** ABOUT THIS EXERCISE **
Out of the data below, copy every line with the string "pain".

[Page-level text extractions]

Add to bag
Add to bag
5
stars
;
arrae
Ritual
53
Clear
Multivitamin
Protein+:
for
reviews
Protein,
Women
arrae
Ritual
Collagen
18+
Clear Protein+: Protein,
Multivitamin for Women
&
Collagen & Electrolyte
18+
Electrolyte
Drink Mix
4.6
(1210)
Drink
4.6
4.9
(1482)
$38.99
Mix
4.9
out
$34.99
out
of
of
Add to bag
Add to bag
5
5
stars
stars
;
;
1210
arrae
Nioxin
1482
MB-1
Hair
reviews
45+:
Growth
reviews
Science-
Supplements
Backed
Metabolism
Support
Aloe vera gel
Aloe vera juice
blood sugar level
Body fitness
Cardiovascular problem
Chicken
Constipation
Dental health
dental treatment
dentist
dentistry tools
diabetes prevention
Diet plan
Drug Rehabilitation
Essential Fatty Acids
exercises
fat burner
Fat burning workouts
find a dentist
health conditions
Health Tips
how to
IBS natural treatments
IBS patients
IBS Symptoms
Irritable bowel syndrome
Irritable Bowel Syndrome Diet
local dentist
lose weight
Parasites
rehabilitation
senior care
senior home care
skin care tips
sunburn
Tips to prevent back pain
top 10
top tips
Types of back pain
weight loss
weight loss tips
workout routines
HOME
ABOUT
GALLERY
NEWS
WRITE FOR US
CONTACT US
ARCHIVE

...

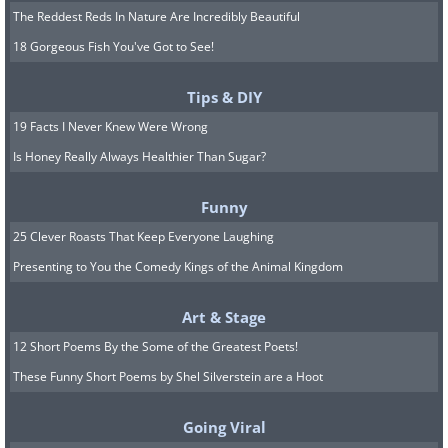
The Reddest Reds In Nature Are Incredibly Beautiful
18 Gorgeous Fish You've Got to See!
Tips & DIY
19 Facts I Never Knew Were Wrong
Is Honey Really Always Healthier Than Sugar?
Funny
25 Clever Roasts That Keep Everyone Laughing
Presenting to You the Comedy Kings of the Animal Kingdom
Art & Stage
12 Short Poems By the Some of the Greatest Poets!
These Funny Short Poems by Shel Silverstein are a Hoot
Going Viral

==

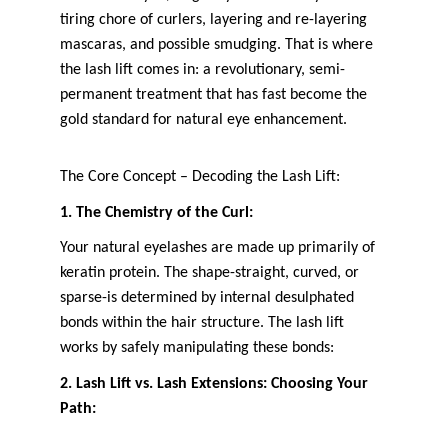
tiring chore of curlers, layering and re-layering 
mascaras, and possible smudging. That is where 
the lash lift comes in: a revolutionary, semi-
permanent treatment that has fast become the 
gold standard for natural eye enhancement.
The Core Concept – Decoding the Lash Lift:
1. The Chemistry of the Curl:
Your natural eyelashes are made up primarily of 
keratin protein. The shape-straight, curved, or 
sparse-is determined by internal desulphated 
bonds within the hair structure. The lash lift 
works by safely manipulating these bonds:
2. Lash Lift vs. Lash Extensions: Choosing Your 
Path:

** ANSWER **
Tips to prevent back pain
Types of back pain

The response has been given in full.